Exercise: Give again only those lines from the start of the entries through the line holding "anyak 1 poket.", leaving them as they are.

Given records:
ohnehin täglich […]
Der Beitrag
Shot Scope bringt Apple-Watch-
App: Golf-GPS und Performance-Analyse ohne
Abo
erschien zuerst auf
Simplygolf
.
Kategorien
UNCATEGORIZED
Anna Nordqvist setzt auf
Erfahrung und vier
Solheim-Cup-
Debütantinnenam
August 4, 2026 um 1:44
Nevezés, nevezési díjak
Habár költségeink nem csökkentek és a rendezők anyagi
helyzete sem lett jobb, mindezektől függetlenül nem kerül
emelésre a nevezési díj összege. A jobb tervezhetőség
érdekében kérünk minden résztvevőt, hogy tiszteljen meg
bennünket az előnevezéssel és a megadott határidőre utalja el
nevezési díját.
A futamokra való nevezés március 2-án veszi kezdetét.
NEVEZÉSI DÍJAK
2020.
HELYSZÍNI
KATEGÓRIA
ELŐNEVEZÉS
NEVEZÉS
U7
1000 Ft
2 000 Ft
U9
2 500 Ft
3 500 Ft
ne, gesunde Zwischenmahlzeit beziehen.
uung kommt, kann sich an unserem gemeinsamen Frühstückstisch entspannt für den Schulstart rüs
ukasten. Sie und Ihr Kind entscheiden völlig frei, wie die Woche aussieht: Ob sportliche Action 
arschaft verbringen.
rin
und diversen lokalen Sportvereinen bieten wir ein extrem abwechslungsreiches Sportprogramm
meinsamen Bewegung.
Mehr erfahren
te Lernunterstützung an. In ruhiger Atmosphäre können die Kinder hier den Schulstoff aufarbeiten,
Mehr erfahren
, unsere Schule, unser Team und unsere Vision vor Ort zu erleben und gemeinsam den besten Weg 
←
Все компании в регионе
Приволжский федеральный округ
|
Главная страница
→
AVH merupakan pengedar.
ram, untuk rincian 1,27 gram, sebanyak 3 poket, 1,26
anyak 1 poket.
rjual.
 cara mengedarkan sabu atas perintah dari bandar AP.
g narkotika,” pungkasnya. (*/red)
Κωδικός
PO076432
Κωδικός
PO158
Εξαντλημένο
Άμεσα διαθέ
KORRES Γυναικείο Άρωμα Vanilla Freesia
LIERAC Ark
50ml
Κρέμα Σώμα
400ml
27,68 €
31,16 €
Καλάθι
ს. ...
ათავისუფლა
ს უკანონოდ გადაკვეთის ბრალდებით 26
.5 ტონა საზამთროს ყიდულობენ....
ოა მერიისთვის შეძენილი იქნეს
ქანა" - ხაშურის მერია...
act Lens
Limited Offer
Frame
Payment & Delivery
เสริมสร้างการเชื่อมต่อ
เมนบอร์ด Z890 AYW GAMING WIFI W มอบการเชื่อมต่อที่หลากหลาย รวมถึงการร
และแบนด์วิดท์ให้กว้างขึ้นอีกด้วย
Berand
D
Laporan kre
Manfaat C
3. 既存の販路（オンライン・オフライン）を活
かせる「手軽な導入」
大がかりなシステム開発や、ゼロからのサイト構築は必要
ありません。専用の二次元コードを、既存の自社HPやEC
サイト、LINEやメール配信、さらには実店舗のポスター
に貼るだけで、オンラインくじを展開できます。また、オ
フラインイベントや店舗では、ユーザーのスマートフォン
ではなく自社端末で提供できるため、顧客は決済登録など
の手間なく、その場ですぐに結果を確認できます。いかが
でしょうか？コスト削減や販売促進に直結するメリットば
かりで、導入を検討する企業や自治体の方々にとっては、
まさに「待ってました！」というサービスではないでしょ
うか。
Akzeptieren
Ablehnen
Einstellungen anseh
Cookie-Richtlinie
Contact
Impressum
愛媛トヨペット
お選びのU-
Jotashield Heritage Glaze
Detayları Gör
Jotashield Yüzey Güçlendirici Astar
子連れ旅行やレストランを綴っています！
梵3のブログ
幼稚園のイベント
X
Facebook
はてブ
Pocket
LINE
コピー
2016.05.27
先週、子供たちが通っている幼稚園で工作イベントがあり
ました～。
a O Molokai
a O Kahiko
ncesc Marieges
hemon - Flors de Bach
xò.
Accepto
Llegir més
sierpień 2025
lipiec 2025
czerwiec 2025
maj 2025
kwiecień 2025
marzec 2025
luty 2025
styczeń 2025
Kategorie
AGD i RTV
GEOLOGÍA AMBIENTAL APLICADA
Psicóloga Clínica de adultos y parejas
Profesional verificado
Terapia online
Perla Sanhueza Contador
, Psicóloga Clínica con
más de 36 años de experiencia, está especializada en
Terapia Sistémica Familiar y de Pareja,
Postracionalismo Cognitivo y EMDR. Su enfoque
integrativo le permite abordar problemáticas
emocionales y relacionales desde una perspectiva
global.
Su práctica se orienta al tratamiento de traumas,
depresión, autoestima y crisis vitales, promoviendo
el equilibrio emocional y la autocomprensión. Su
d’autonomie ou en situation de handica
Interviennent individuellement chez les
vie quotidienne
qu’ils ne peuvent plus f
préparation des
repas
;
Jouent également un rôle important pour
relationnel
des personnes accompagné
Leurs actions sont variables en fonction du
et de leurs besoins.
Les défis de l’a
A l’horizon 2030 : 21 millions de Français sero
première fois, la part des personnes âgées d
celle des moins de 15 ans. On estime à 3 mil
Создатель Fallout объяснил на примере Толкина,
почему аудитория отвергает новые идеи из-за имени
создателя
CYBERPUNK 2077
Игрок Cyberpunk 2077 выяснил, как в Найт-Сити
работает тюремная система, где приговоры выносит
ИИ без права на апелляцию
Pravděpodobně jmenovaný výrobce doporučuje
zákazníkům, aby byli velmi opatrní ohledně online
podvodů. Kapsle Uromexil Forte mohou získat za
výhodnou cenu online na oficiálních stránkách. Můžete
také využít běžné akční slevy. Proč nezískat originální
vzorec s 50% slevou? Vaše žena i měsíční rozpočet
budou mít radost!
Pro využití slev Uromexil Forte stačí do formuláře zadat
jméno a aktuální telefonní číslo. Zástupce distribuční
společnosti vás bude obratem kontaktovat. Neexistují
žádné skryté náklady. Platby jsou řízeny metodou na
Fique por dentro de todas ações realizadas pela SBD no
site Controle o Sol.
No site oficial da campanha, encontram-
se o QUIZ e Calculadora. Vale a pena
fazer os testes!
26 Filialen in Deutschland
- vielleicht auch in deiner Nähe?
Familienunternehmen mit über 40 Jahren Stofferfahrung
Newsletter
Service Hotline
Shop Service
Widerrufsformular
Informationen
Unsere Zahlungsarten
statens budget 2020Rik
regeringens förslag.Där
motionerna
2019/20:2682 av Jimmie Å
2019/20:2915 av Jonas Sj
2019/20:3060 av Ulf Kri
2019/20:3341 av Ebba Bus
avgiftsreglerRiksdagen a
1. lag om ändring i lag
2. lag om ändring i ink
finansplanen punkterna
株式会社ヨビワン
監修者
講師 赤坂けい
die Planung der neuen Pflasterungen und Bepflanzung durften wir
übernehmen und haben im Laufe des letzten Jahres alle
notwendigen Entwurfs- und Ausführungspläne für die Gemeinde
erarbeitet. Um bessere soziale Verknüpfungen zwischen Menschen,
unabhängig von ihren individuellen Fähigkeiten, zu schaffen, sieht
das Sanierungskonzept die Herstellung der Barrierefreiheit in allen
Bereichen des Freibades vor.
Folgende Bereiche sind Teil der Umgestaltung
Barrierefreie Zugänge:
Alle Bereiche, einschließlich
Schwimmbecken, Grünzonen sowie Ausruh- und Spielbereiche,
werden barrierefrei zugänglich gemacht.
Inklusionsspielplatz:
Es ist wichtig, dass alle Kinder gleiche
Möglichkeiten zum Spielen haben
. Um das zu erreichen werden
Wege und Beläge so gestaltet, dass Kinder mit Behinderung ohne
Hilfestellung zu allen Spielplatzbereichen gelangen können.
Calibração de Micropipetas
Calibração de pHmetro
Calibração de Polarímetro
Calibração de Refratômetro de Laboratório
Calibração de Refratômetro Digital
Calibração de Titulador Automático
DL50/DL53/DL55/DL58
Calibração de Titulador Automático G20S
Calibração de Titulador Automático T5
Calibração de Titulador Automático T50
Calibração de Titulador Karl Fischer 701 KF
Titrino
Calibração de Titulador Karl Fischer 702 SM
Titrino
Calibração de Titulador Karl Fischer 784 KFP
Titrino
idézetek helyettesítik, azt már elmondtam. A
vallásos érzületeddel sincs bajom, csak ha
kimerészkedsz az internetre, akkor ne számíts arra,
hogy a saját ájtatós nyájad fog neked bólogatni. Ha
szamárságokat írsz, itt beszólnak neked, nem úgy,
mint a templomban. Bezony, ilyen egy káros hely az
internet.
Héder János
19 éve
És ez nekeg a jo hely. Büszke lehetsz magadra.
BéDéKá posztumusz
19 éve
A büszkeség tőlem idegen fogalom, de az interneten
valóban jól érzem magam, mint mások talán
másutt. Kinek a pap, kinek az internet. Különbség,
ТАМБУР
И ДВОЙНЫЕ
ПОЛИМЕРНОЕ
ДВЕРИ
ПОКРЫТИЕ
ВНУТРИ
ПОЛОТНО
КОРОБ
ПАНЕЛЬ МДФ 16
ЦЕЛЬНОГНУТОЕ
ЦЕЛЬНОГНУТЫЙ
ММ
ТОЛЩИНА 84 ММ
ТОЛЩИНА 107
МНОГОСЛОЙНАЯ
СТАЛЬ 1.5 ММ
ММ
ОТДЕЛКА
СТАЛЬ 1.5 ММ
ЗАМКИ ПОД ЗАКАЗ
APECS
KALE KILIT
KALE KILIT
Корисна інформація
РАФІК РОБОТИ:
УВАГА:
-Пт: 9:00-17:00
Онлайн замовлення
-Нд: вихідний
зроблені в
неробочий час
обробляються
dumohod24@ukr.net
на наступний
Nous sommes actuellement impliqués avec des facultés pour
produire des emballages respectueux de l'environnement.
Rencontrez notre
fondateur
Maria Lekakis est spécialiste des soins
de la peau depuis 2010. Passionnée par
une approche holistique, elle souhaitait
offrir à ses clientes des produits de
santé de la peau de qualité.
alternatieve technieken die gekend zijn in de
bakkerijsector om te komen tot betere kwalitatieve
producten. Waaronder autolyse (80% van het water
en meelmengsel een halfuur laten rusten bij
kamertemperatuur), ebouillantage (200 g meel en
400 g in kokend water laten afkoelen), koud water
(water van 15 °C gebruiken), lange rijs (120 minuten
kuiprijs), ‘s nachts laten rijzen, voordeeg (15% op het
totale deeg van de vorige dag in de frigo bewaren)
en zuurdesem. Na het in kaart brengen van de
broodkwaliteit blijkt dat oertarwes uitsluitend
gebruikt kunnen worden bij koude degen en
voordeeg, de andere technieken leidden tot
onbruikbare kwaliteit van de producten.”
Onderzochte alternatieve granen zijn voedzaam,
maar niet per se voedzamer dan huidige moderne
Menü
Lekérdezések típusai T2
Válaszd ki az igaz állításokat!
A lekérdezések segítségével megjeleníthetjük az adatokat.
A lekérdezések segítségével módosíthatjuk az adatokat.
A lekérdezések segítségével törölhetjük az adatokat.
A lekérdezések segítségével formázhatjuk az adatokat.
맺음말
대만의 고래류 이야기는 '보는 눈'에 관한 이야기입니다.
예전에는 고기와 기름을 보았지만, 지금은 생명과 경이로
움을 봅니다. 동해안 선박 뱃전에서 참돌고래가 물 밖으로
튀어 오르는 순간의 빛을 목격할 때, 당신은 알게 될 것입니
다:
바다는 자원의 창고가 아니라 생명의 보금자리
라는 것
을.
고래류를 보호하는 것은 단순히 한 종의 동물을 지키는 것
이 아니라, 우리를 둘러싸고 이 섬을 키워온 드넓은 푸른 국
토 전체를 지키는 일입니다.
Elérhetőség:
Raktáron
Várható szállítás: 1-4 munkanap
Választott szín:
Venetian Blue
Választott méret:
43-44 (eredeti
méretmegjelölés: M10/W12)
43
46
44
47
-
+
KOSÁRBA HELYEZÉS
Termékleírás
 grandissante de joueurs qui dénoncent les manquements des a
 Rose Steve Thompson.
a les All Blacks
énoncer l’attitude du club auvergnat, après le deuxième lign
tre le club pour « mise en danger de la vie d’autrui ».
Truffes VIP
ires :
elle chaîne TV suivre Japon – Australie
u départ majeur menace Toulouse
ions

Solution to this exercise:
ohnehin täglich […]
Der Beitrag
Shot Scope bringt Apple-Watch-
App: Golf-GPS und Performance-Analyse ohne
Abo
erschien zuerst auf
Simplygolf
.
Kategorien
UNCATEGORIZED
Anna Nordqvist setzt auf
Erfahrung und vier
Solheim-Cup-
Debütantinnenam
August 4, 2026 um 1:44
Nevezés, nevezési díjak
Habár költségeink nem csökkentek és a rendezők anyagi
helyzete sem lett jobb, mindezektől függetlenül nem kerül
emelésre a nevezési díj összege. A jobb tervezhetőség
érdekében kérünk minden résztvevőt, hogy tiszteljen meg
bennünket az előnevezéssel és a megadott határidőre utalja el
nevezési díját.
A futamokra való nevezés március 2-án veszi kezdetét.
NEVEZÉSI DÍJAK
2020.
HELYSZÍNI
KATEGÓRIA
ELŐNEVEZÉS
NEVEZÉS
U7
1000 Ft
2 000 Ft
U9
2 500 Ft
3 500 Ft
ne, gesunde Zwischenmahlzeit beziehen.
uung kommt, kann sich an unserem gemeinsamen Frühstückstisch entspannt für den Schulstart rüs
ukasten. Sie und Ihr Kind entscheiden völlig frei, wie die Woche aussieht: Ob sportliche Action 
arschaft verbringen.
rin
und diversen lokalen Sportvereinen bieten wir ein extrem abwechslungsreiches Sportprogramm
meinsamen Bewegung.
Mehr erfahren
te Lernunterstützung an. In ruhiger Atmosphäre können die Kinder hier den Schulstoff aufarbeiten,
Mehr erfahren
, unsere Schule, unser Team und unsere Vision vor Ort zu erleben und gemeinsam den besten Weg 
←
Все компании в регионе
Приволжский федеральный округ
|
Главная страница
→
AVH merupakan pengedar.
ram, untuk rincian 1,27 gram, sebanyak 3 poket, 1,26
anyak 1 poket.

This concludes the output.